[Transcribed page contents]
Content starts
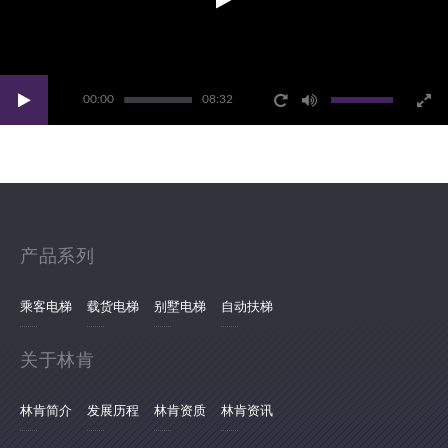
00:00
08:32
产品系列
乘客电梯
载货电梯
别墅电梯
自动扶梯
关于林肯
林肯简介
发展历程
林肯资质
林肯资讯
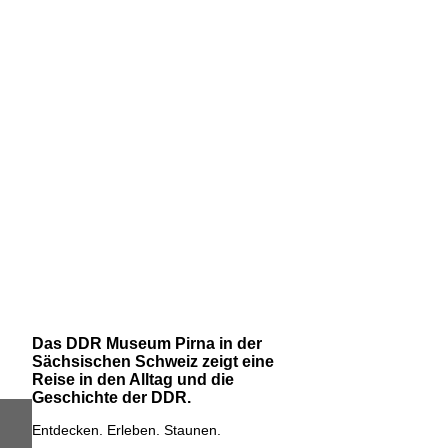
Das DDR Museum Pirna in der
Sächsischen Schweiz zeigt eine
Reise in den Alltag und die
Geschichte der DDR.
Entdecken. Erleben. Staunen.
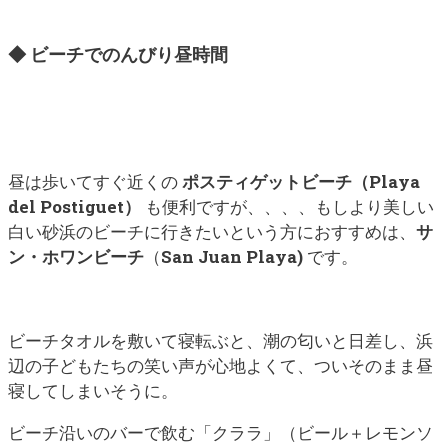
◆ ビーチでのんびり昼時間
昼は歩いてすぐ近くの
ポスティゲットビーチ（Playa
del Postiguet）
も便利ですが、、、、もしより美しい
白い砂浜のビーチに行きたいという方におすすめは、
サ
ン・ホワンビーチ
（
San Juan Playa)
です。
ビーチタオルを敷いて寝転ぶと、潮の匂いと日差し、浜
辺の子どもたちの笑い声が心地よくて、ついそのまま昼
寝してしまいそうに。
ビーチ沿いのバーで飲む「クララ」（ビール＋レモンソ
Content ends
Task prompt. Copy out all the data above exactly as written. Skip the pictures.

Exercise answer.
00:00
08:32
产品系列
乘客电梯
载货电梯
别墅电梯
自动扶梯
关于林肯
林肯简介
发展历程
林肯资质
林肯资讯
Das DDR Museum Pirna in der
Sächsischen Schweiz zeigt eine
Reise in den Alltag und die
Geschichte der DDR.
Entdecken. Erleben. Staunen.
◆ ビーチでのんびり昼時間
昼は歩いてすぐ近くの
ポスティゲットビーチ（Playa
del Postiguet）
も便利ですが、、、、もしより美しい
白い砂浜のビーチに行きたいという方におすすめは、
サ
ン・ホワンビーチ
（
San Juan Playa)
です。
ビーチタオルを敷いて寝転ぶと、潮の匂いと日差し、浜
辺の子どもたちの笑い声が心地よくて、ついそのまま昼
寝してしまいそうに。
ビーチ沿いのバーで飲む「クララ」（ビール＋レモンソ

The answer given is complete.